:: Text excerpt ::

I’ve just been reading So Long, And No Thanks for the Externalities: The Rational Rejection of Security Advice by Users written by Cormac Herley in 2009. It gracefully captures why the security advice propagated by IT folks everywhere is almost universally rejected and resented by users.
Cormac Herley thesis is a simple one—that users are acting in their own best interest by ignoring most security advice. The cost and impact for most end users to a security problem are fairly small and fairly rare, so that the on-going cost of remembering and following security advice is large in comparison.
While we argue that it is rational for users to ignore security advice this does not mean that the advice is bad. In fact much, or even most of it is beneficial. It’s better for users to have strong passwords than weak ones, to change them often, and to have a different one for each account. That there is benefit is not in question. However, there is also cost, in the form of user effort. In equilibrium, the benefit, to the user population, is balanced against the cost, to the user population. If observed user behavior forms the scales, then the decision has been unambiguous: users have decided that the cost is far too great for the benefit offered. If we want a different outcome we have to offer a better tradeoff.
I know that I have always hated the web sites that make me change passwords every couple of months and use five different character sets in each password. The result of needing so many passwords has meant that I can’t remember them, and so I’ve had to record all my passwords in a file, producing a security hole much larger than the one they were attempting to patch by requiring super-strong passwords that change frequently. Some of the statements seem quaint: “Florêncio and Herley estimate that users have an average of 25 password accounts to manage”—I probably have hundreds of accounts, since every web site seems to want a password these days, even though the accounts exist only for the web site to track users (usually to the user’s detriment, so imposing password costs on them is doubly damaging).

:::

* **Instructions**
A. According to the post on rejected security advice, in what year did Cormac Herley write his paper?
B. Output everything in the post on rejected security advice from "While we argue" down to "a better tradeoff.".
C. Go on with the post on rejected security advice from where it stops.

:: Information provided ::

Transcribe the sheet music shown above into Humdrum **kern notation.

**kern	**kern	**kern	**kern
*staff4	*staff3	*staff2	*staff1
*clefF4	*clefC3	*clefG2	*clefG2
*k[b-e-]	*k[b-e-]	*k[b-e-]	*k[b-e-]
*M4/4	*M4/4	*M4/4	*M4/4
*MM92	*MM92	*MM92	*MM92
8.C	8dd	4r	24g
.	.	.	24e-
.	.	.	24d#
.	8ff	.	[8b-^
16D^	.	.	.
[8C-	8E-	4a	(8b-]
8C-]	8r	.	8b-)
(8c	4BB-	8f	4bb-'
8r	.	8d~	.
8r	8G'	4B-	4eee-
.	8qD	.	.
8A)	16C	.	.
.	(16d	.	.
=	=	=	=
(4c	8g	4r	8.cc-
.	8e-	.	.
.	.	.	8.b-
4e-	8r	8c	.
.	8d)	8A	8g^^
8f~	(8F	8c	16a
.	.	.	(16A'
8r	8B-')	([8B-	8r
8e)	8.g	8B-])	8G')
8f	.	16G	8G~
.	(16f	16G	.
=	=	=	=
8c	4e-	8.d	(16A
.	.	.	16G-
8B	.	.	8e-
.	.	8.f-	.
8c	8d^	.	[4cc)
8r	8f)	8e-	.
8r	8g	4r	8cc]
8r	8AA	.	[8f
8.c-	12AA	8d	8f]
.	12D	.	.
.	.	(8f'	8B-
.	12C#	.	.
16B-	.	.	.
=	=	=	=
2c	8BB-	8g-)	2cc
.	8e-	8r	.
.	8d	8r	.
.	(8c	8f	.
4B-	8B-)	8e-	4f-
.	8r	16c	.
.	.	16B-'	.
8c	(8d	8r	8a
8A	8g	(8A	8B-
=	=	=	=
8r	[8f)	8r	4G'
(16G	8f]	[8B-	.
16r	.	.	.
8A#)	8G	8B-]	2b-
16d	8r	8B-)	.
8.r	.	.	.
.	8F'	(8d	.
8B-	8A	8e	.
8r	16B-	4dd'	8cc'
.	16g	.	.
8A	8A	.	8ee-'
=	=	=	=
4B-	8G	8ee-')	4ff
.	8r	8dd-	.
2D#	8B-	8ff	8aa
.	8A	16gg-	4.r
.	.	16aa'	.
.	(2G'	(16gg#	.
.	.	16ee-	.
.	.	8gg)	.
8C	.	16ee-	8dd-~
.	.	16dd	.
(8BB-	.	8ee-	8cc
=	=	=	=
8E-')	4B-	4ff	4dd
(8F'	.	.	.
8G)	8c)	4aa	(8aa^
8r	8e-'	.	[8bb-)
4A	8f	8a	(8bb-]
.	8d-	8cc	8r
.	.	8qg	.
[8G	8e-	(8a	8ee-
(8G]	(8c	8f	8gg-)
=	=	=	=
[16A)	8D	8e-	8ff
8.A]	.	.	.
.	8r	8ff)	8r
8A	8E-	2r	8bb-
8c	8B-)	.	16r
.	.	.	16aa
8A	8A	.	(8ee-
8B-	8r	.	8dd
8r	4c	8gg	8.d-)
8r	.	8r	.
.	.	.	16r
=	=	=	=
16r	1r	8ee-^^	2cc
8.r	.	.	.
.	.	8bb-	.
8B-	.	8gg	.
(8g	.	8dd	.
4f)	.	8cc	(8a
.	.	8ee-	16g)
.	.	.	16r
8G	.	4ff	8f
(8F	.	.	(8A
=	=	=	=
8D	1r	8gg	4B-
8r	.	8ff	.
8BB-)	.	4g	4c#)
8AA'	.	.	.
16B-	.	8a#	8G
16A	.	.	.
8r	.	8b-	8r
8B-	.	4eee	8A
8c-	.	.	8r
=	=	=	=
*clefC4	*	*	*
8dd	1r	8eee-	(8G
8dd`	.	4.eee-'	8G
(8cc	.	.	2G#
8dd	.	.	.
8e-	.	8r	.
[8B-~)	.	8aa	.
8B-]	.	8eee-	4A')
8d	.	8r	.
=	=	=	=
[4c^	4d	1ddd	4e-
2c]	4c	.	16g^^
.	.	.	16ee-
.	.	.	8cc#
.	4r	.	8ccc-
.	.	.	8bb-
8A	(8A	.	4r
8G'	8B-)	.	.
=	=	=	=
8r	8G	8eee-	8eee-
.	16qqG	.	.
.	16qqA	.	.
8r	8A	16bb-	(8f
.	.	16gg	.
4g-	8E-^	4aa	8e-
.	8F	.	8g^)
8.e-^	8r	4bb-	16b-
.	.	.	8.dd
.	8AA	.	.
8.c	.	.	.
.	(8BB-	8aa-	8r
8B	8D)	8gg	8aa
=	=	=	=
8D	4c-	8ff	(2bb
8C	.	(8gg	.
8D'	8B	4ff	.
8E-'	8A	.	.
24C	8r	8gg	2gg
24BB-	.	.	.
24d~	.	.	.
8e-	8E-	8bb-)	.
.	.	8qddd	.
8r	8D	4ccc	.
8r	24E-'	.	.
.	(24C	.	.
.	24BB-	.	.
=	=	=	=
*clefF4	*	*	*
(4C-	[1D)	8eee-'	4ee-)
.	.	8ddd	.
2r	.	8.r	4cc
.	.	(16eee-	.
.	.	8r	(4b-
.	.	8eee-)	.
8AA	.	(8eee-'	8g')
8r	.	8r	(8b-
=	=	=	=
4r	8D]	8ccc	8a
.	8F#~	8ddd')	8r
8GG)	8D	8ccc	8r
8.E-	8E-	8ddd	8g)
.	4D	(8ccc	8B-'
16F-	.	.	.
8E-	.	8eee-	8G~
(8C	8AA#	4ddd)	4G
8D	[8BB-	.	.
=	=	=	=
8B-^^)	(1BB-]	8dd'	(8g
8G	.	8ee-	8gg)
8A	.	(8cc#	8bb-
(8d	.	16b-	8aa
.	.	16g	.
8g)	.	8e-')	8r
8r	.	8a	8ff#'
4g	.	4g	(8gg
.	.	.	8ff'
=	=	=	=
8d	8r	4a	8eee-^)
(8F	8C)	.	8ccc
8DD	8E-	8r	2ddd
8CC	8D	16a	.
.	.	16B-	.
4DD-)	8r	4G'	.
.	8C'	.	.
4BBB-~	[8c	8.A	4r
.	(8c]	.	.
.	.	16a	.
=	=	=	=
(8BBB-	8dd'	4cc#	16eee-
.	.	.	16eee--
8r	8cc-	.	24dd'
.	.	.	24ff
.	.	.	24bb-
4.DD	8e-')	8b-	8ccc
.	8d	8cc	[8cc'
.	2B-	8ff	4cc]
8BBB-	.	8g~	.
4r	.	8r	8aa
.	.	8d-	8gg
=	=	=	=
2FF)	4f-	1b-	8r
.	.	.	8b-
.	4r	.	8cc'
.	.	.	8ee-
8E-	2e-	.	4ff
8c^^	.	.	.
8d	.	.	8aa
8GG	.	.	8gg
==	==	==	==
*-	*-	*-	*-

:::

* **Results in order**
A. 2009

B.
While we argue that it is rational for users to ignore security advice this does not mean that the advice is bad. In fact much, or even most of it is beneficial. It’s better for users to have strong passwords than weak ones, to change them often, and to have a different one for each account. That there is benefit is not in question. However, there is also cost, in the form of user effort. In equilibrium, the benefit, to the user population, is balanced against the cost, to the user population. If observed user behavior forms the scales, then the decision has been unambiguous: users have decided that the cost is far too great for the benefit offered. If we want a different outcome we have to offer a better tradeoff.

C.
This doesn’t mean that large corporations should ignore security—particularly if they are responsible for handling many customers’ credit cards. The consequences of a security breach can be quite large for the company, not only in direct costs but in reputation damage and lost of customers to competitors seen as less careless. The solution, however, is not to require all customers and employees to have super-secure passwords, but to restrict access to the credit card information so that a stolen laptop does not unlock hundreds of thousands of accounts.
I wish that IT people everywhere would read the paper, if only for the obvious observations like the following:
First, we need better understanding of the actual harms endured by users. There has been insufficient attention to the fact that it is mainly time, and not money, that users risk losing when attacked. It is also time that security advice asks of them. A main finding of this paper is that we need an estimate of the victimization rate for any exploit when designing appropriate security advice. Without this we end up doing worst-case risk analysis, and this can lull us into thinking that we are offering orders of magnitude more benefit than is actually the case.
Of course, the same analysis applies to a lot of the mandates for “training” everyone at the university about FERPA, about lab safety, about fire safety, about earthquakes, about sexual harassment policies, about health services, about signs of depression, about parking regulations, about smoking, about using the online purchasing system, … . Each individual training may have benefits but the cumulative cost is huge.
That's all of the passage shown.